GnRh agonist with letrozole:
The use of 2 drugs has been analysed in a trial titled ‘A comparison of 2 months of pre-treatment with GnRh agonist depot with or without the addition of letrozole in women undergoing IVF with ultrasound diagnosed endometrioma’ by Arielle Cantor and published in volume 38 issue 4 in RBMO 2019.
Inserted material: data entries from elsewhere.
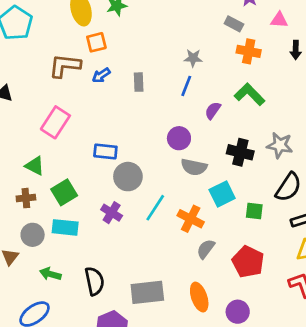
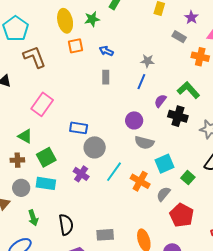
orange cross: (249, 51) -> (200, 57), moved
brown L-shape: (65, 66) -> (34, 57), moved, turned 60
blue arrow: (101, 75) -> (106, 51), moved, turned 56
black cross: (240, 152) -> (178, 116), moved
green square: (254, 211) -> (188, 178), turned 32
gray semicircle: (206, 249) -> (163, 194), moved
green arrow: (50, 274) -> (33, 218), turned -126
gray rectangle: (147, 292) -> (105, 235), size x0.7

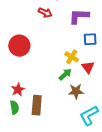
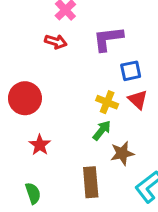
red triangle: (88, 67) -> (138, 100), moved
red star: (18, 90) -> (40, 145), moved
brown rectangle: (37, 105) -> (91, 182), moved

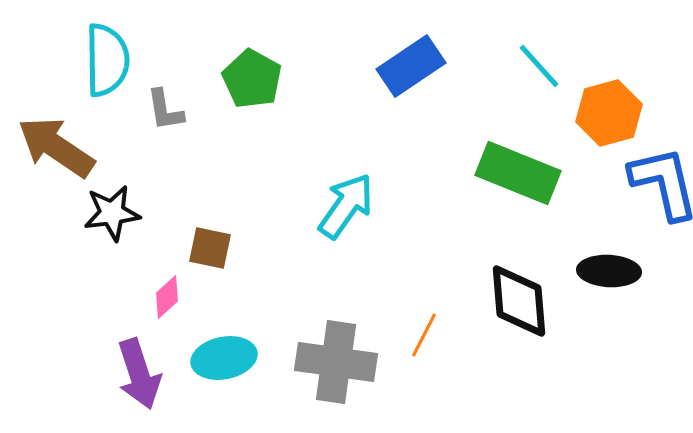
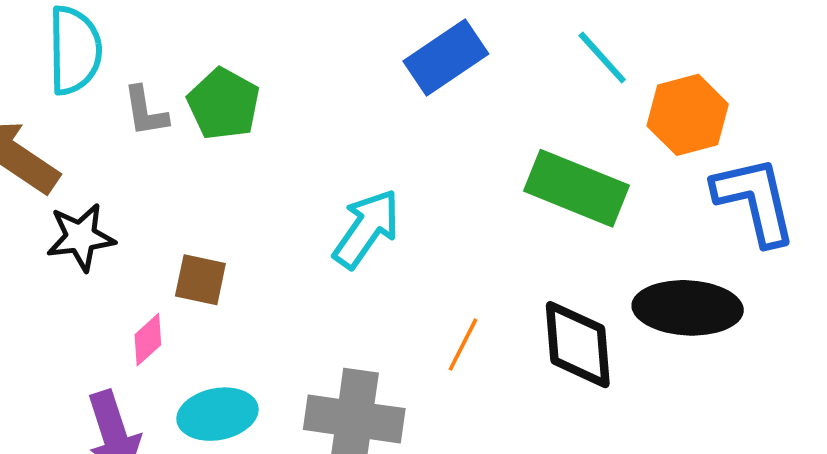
green pentagon: (252, 79) -> (224, 104), moved
black ellipse: (609, 271) -> (688, 308), size x1.4
orange line: (424, 335) -> (463, 345), moved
To answer the question that, does the addition of an aromatase inhibitor improve IVF outcomes in women with endometriomas when pre-treating them with gonadotrophin-releasing hormone agonists’, a retrospective two-centre cohort study was analysed. This analysis was done for 126 women aged 21–39 years who failed a previous IVF cycle and all subsequent embryo transfers and had sonographic evidence of endometriomas. Women were non-randomly assigned to either 3.75 mg intramuscular depo-leuprolide treatment alone or in combination with 5 mg of oral letrozole daily for 60 days prior to undergoing a fresh IVF cycle. Main outcome measures included clinical pregnancy rate and ongoing pregnancy rate after 24 weeks’ gestation. Prior to treatment, antral follicle count (AFC), basal serum FSH and endometrioma diameter did not differ between groups. After treatment, AFC differed between letrozole and non-letrozole-treated groups (10.3 ± 2.0 versus 6.4 ± 2.5; P = 0.0001), as did mean endometrioma maximum diameter (1.8 ± 0.4 cm versus 3.2 ± 0.8 cm; P = 0.0001). At IVF, the gonadotrophin dose used was significantly lower in letrozole-treated subjects (2079 ± 1119 versus 3716 ± 1314; P = 0.0001), the number of mature oocytes collected was greater (9.1 ± 2.4 versus 4.0 ± 1.7; P = 0.0001), as were the number of two-pronuclear embryos and number of blastocysts. The clinical pregnancy rate was significantly higher in the letrozole-treated group (50% versus 22%, P = 0.003), as was the live birth rate (40% versus 17%, P = 0.008).
Therefore, it looks worthwhile to try the combination of depo-leuprolide acetate monthly for 60 days with daily letrozole for the same duration in women with endometriomas rather than depo-leuprolide acetate treatment alone for 2 months.